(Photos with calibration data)

<<<<

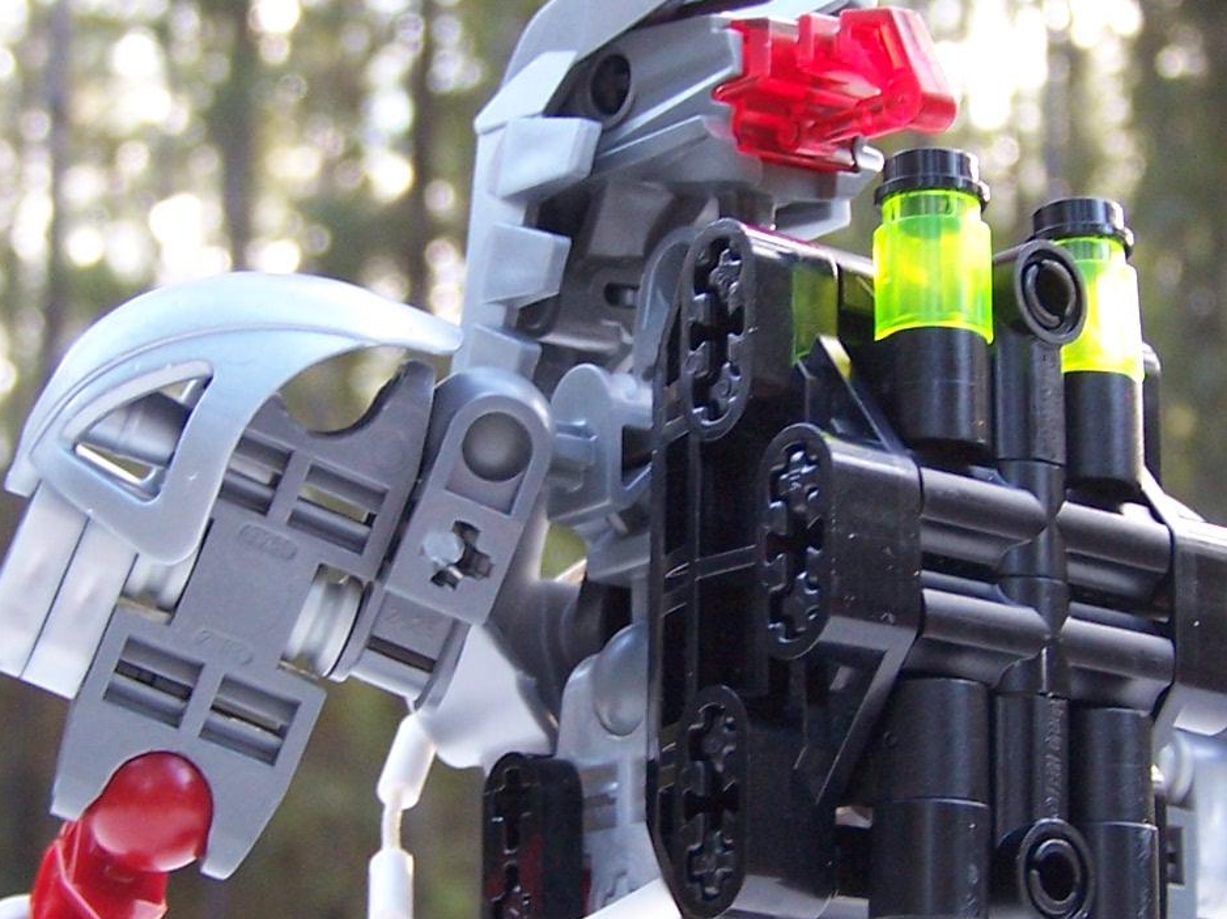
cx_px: 684
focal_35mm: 83
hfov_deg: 23.6
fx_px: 2941
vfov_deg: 17.8
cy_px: 492
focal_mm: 6.3
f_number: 2.8
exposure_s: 1/30
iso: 100
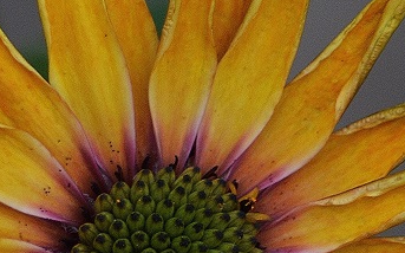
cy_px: 242
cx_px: 170
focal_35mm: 1603
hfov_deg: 1.3
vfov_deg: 0.8
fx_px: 17685
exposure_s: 1/250
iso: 250
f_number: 5.6
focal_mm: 300
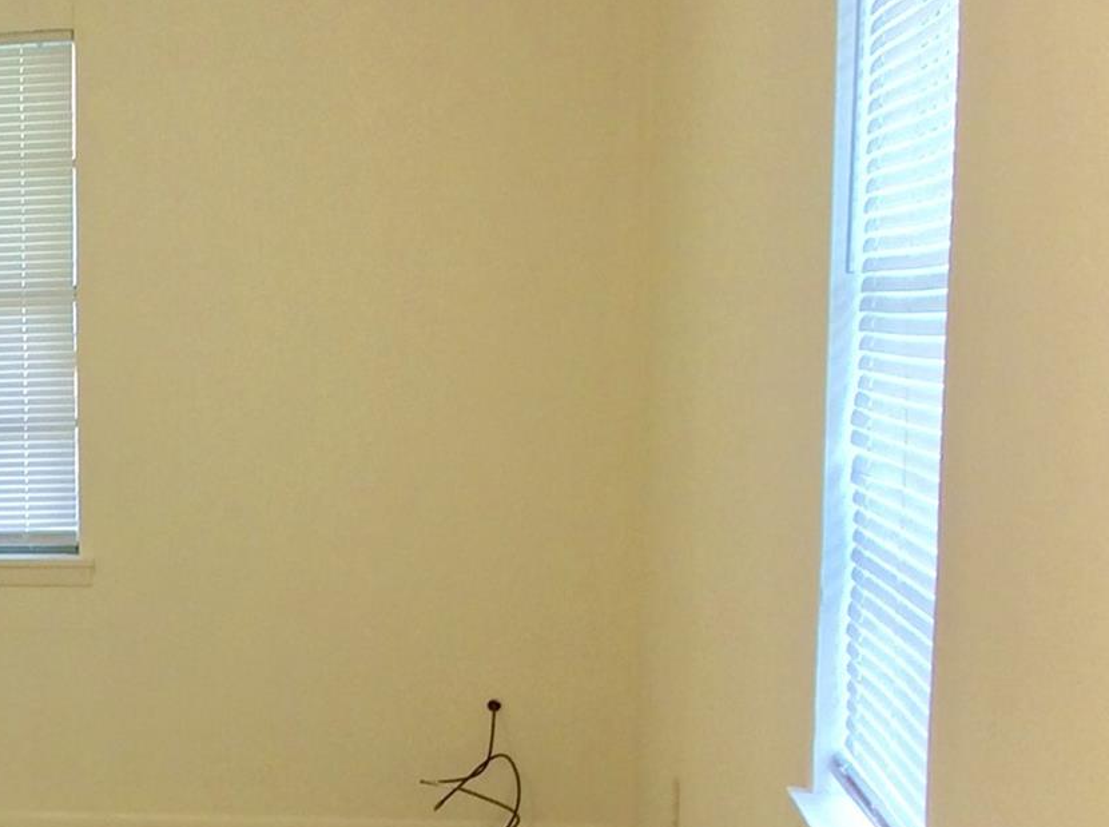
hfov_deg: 23.2
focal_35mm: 79
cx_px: -120
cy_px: 671
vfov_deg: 18.4
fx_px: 2526
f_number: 2.4
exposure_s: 1/30
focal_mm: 3.3
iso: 40
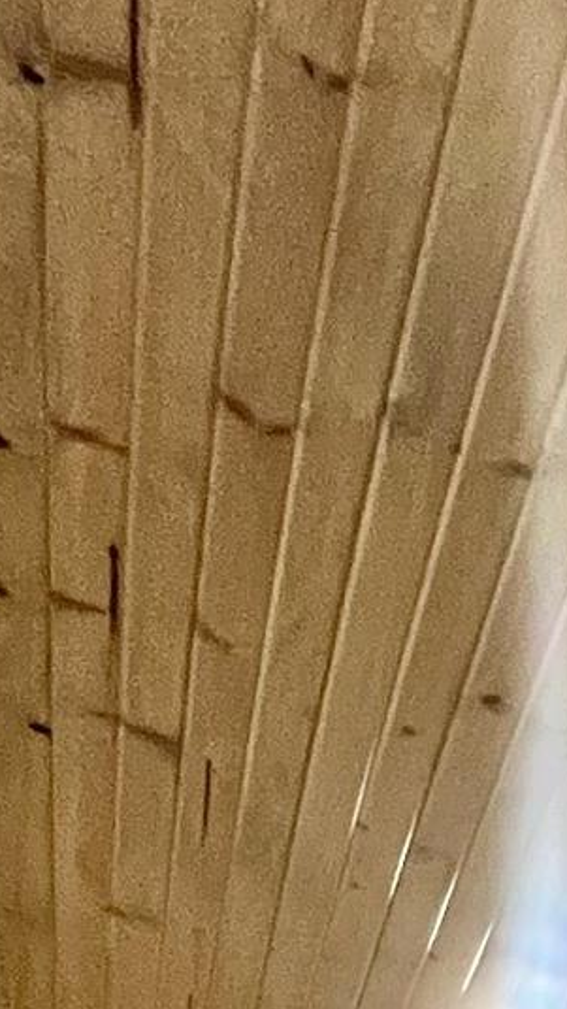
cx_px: 1452
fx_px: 1630
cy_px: 1918
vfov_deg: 20.5
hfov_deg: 13.2
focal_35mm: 61
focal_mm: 1.57
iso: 500
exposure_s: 1/60
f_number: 1.8
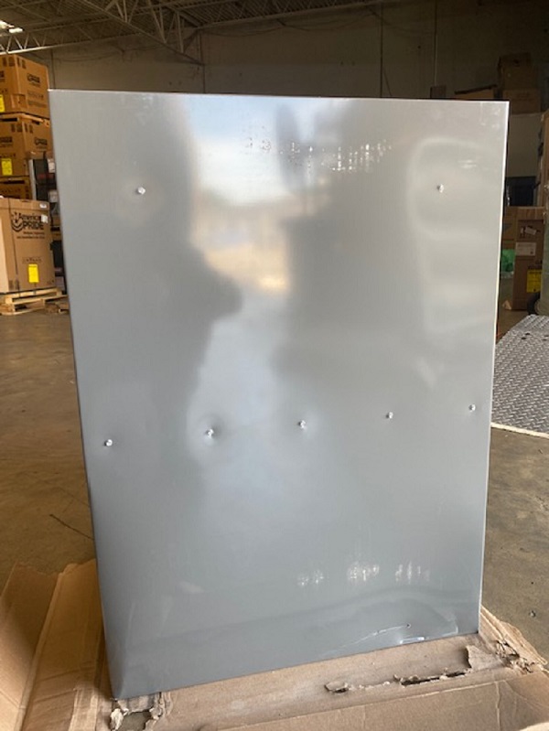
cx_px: 274
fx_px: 549
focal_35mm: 26
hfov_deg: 53.1
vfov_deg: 67.3
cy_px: 366
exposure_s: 1/120
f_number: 1.8
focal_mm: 4.25
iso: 80
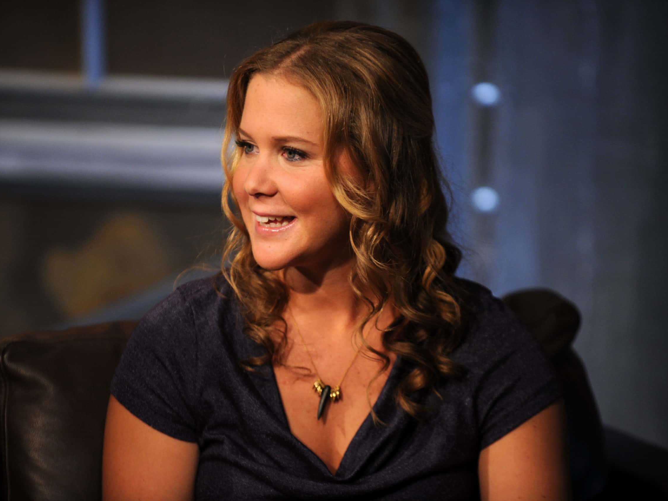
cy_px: 250
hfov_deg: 9.1
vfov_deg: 6.8
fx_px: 4187
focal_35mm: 217
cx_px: 299
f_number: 2.8
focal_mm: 200
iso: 2000
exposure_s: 1/250
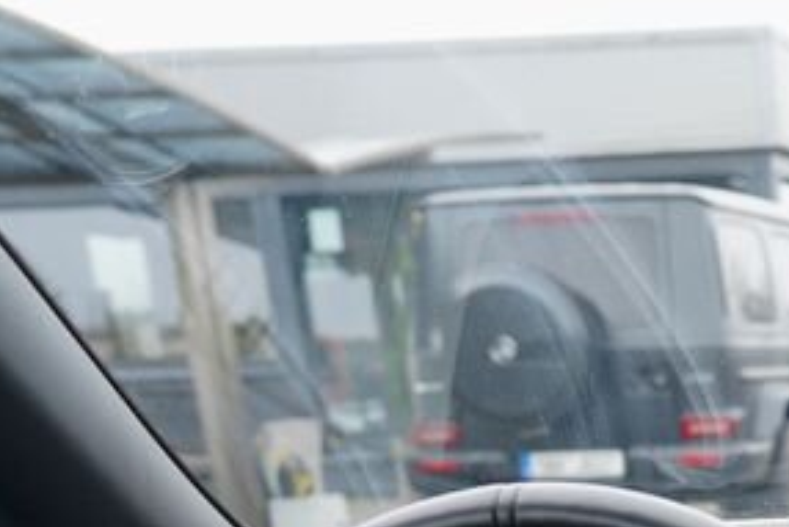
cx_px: 1360
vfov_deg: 14.1
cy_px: 939
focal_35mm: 86
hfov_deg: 19.0
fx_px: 1886
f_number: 3.5
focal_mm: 24
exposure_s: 1/50
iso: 100
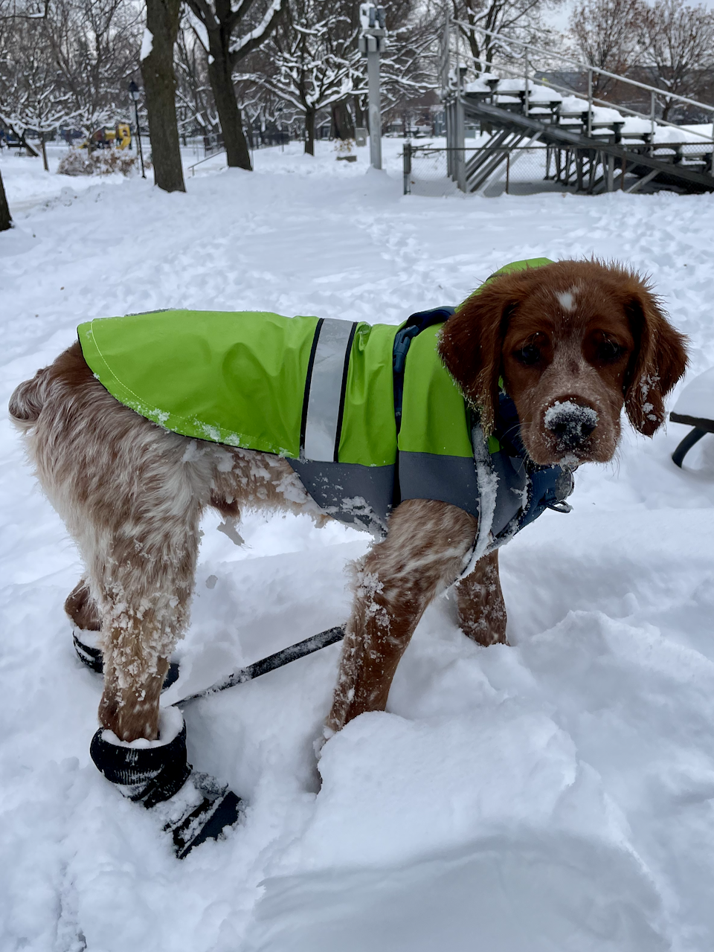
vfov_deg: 67.3
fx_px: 715
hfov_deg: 53.1
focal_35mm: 26
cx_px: 357
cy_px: 476
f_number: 1.6
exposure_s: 1/1618
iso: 32
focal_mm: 4.2
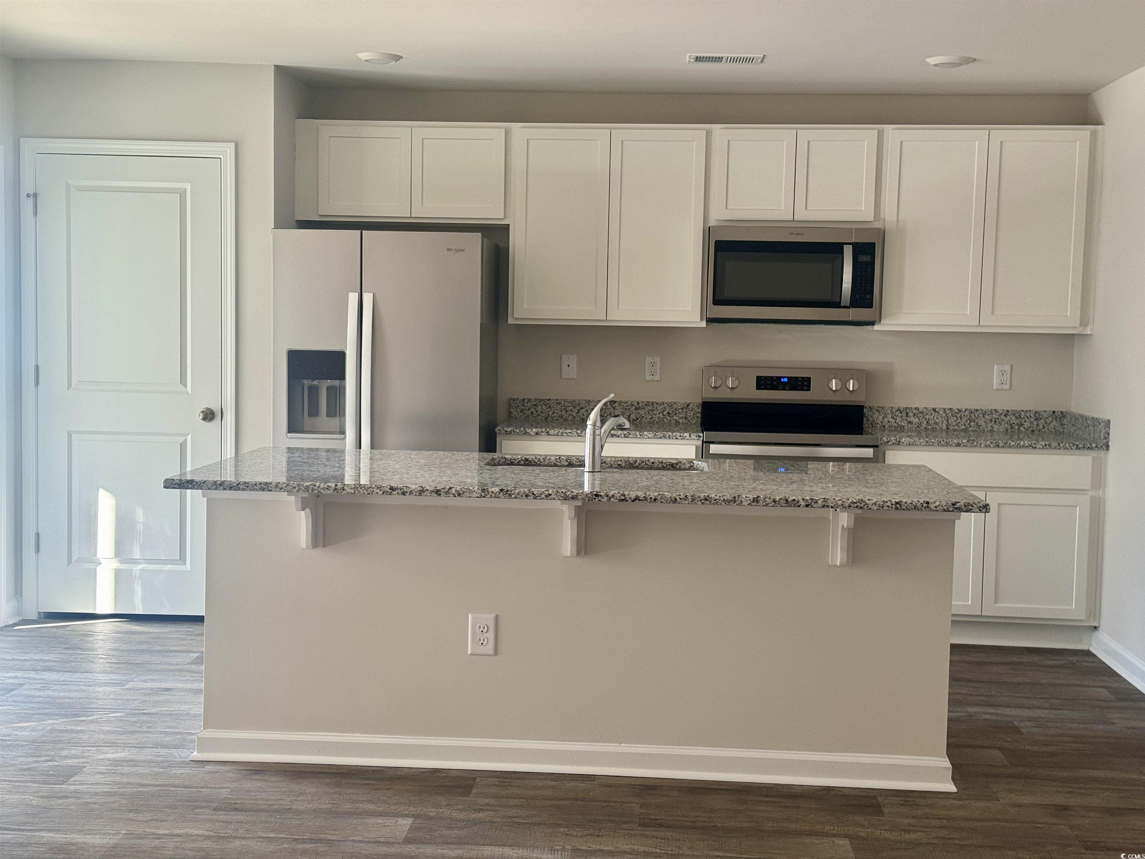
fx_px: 1588
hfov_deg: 39.7
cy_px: 430
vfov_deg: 30.3
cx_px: 572
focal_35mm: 48
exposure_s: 1/60
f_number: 1.78
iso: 80
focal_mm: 6.76
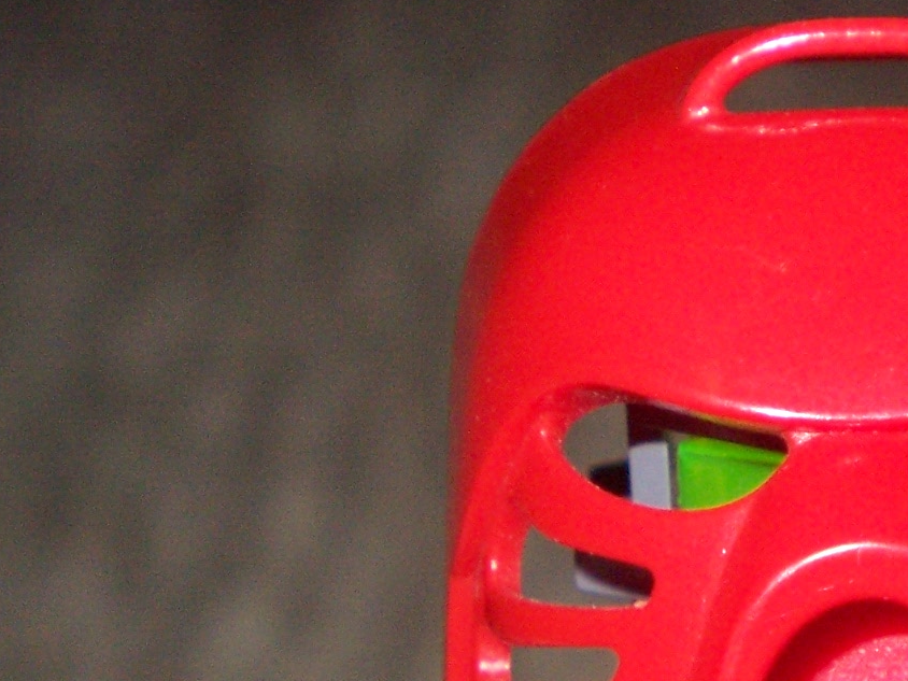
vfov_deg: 6.5
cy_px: 388
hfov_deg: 8.6
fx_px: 5981
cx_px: 946
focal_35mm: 228
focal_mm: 15.4
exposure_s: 1/100
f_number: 4.3
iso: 200
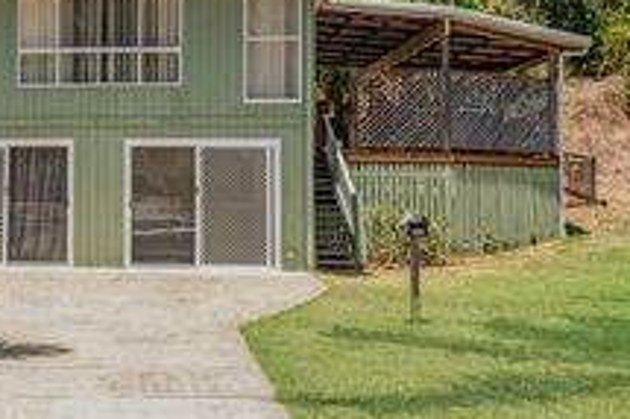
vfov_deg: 28.4
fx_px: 804
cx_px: 105
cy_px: 63
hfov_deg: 40.6
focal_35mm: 46
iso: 100
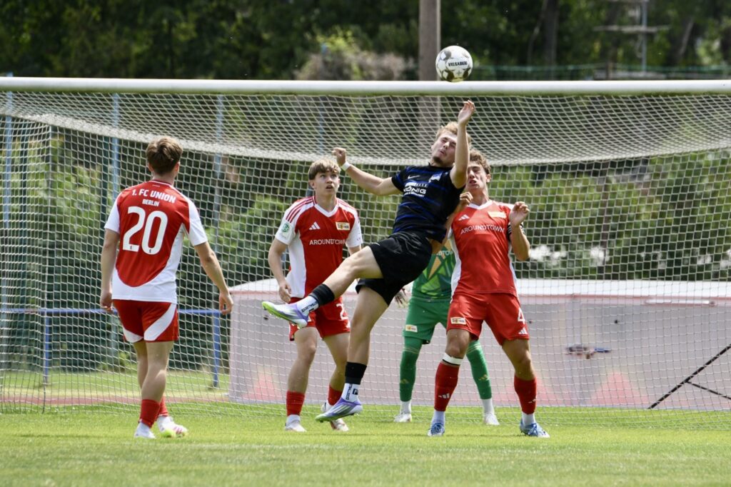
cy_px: 244
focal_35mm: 400
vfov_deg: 3.4
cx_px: 366
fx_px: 8119
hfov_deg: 5.2
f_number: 8
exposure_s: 1/1600
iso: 1250
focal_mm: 400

>>>>

WORK ORDER - Please copy only the lines from the one that contains "vfov_deg: 0.8" through the last line of the records, exactly, and keep every picture out of the copy.

SOLUTION FOR THIS EXERCISE -
vfov_deg: 0.8
fx_px: 17685
exposure_s: 1/250
iso: 250
f_number: 5.6
focal_mm: 300
hfov_deg: 23.2
focal_35mm: 79
cx_px: -120
cy_px: 671
vfov_deg: 18.4
fx_px: 2526
f_number: 2.4
exposure_s: 1/30
focal_mm: 3.3
iso: 40
cx_px: 1452
fx_px: 1630
cy_px: 1918
vfov_deg: 20.5
hfov_deg: 13.2
focal_35mm: 61
focal_mm: 1.57
iso: 500
exposure_s: 1/60
f_number: 1.8
cx_px: 274
fx_px: 549
focal_35mm: 26
hfov_deg: 53.1
vfov_deg: 67.3
cy_px: 366
exposure_s: 1/120
f_number: 1.8
focal_mm: 4.25
iso: 80
cy_px: 250
hfov_deg: 9.1
vfov_deg: 6.8
fx_px: 4187
focal_35mm: 217
cx_px: 299
f_number: 2.8
focal_mm: 200
iso: 2000
exposure_s: 1/250
cx_px: 1360
vfov_deg: 14.1
cy_px: 939
focal_35mm: 86
hfov_deg: 19.0
fx_px: 1886
f_number: 3.5
focal_mm: 24
exposure_s: 1/50
iso: 100
vfov_deg: 67.3
fx_px: 715
hfov_deg: 53.1
focal_35mm: 26
cx_px: 357
cy_px: 476
f_number: 1.6
exposure_s: 1/1618
iso: 32
focal_mm: 4.2
fx_px: 1588
hfov_deg: 39.7
cy_px: 430
vfov_deg: 30.3
cx_px: 572
focal_35mm: 48
exposure_s: 1/60
f_number: 1.78
iso: 80
focal_mm: 6.76
vfov_deg: 6.5
cy_px: 388
hfov_deg: 8.6
fx_px: 5981
cx_px: 946
focal_35mm: 228
focal_mm: 15.4
exposure_s: 1/100
f_number: 4.3
iso: 200
vfov_deg: 28.4
fx_px: 804
cx_px: 105
cy_px: 63
hfov_deg: 40.6
focal_35mm: 46
iso: 100
cy_px: 244
focal_35mm: 400
vfov_deg: 3.4
cx_px: 366
fx_px: 8119
hfov_deg: 5.2
f_number: 8
exposure_s: 1/1600
iso: 1250
focal_mm: 400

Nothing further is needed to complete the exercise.